I began to get the results I had so wanted when I made a friend of that flow. To do so, however, I simply could not concern myself with the future. Not even a little. This was not, and still is not, so easy. I am still drawn to dream a future many shades of miserable, or whip up some airy, cotton-candy castle of hope. But I have found through practice that the dependable, creative, evolutionary impulse in the present moment, where all writing and life actually occurs, is a far more satisfying companion than all my hopes and fears.
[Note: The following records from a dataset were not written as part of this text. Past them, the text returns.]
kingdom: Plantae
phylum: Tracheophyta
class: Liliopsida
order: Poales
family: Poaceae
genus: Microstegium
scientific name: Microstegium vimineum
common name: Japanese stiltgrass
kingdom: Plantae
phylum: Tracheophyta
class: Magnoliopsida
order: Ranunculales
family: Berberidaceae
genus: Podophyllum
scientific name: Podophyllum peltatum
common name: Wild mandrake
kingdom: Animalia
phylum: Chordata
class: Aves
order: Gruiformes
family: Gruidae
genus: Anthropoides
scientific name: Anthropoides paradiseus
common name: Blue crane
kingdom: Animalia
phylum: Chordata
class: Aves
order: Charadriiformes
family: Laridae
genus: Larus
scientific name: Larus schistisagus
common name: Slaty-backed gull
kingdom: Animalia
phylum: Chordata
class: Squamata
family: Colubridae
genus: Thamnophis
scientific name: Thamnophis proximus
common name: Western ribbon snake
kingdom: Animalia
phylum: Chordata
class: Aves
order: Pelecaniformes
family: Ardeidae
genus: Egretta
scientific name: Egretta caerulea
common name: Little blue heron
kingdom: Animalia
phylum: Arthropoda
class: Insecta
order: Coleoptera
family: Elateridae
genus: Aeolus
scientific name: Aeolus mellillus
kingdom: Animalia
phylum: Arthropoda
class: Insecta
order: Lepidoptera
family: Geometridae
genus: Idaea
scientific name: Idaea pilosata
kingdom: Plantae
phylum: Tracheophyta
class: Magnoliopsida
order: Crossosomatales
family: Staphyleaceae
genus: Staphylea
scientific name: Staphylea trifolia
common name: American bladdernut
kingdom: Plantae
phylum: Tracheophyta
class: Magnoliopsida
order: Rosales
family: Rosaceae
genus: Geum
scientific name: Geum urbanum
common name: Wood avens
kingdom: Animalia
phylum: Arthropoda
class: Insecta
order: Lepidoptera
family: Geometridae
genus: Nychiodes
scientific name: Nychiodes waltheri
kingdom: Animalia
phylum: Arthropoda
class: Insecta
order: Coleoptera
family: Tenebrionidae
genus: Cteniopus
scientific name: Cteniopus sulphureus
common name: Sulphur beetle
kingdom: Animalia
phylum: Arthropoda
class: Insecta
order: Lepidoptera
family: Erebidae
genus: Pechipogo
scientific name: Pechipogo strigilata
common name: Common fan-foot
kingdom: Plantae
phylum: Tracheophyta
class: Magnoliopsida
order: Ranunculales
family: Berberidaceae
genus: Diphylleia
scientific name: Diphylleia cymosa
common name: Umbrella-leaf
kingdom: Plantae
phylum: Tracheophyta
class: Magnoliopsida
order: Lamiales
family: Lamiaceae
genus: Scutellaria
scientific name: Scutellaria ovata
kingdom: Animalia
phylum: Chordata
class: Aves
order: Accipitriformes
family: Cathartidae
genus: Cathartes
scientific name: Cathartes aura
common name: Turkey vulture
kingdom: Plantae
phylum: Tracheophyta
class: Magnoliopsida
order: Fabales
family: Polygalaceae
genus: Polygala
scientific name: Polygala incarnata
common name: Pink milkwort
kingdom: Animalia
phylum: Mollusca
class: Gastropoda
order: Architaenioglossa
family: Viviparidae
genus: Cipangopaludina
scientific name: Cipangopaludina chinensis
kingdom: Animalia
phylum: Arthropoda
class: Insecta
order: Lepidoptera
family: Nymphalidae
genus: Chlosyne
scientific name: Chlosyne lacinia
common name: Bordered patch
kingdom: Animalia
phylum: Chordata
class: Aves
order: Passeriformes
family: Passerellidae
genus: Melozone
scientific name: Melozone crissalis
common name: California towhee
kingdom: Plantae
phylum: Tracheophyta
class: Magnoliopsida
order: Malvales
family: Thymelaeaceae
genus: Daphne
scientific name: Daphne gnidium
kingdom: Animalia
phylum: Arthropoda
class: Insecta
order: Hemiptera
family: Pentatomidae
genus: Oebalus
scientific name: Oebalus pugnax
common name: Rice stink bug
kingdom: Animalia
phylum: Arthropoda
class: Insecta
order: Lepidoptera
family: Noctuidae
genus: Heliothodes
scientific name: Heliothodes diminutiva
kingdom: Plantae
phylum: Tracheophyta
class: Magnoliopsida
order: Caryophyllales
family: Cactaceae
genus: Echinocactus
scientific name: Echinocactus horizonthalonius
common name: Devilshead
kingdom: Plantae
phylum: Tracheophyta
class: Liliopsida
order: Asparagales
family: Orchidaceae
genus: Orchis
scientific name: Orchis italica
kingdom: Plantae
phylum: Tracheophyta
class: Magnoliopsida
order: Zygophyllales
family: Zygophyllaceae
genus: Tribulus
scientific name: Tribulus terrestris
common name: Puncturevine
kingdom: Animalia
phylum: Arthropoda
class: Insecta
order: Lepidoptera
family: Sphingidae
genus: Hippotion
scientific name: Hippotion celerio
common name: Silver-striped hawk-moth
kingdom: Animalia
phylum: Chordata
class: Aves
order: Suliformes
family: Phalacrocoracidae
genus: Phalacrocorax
Which is why, for now, I am not worried about the end of democracy. For now, it is still quite alive. If a time should come that some action on my part is called for, a petition to be signed or march to be joined, I trust that I will know to do so in that moment. However, that moment, for me, has not arrived. As I said, I've got a lot of other things I'm interested in doing right now. I have no crystal ball, but I do have eyes that can see what is immediately before me, and if I make a friend of what I see, if I accept it, I am immediately living life as it was meant to be lived.